Exercise description
Exactly the lines from the start of the entries through the line with "omagnetic action. Often, a parity violating" are required in the output, with no pictures among them.

--------------------------------------------------

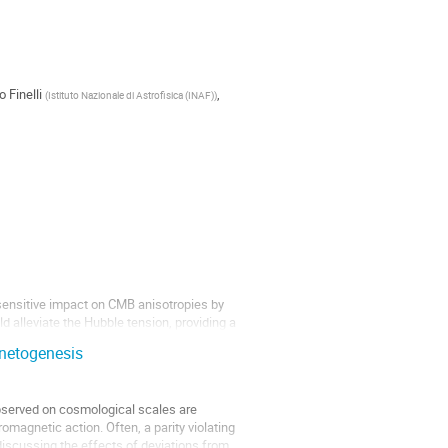
o Finelli
,
(
Istituto Nazionale di Astrofisica (INAF)
)
sensitive impact on CMB anisotropies by
alleviate the Hubble tension, providing a
gnetogenesis
observed on cosmological scales are
omagnetic action. Often, a parity violating
y discussing the effects of deviations from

--------------------------------------------------

Expected output
o Finelli
,
(
Istituto Nazionale di Astrofisica (INAF)
)
sensitive impact on CMB anisotropies by
alleviate the Hubble tension, providing a
gnetogenesis
observed on cosmological scales are
omagnetic action. Often, a parity violating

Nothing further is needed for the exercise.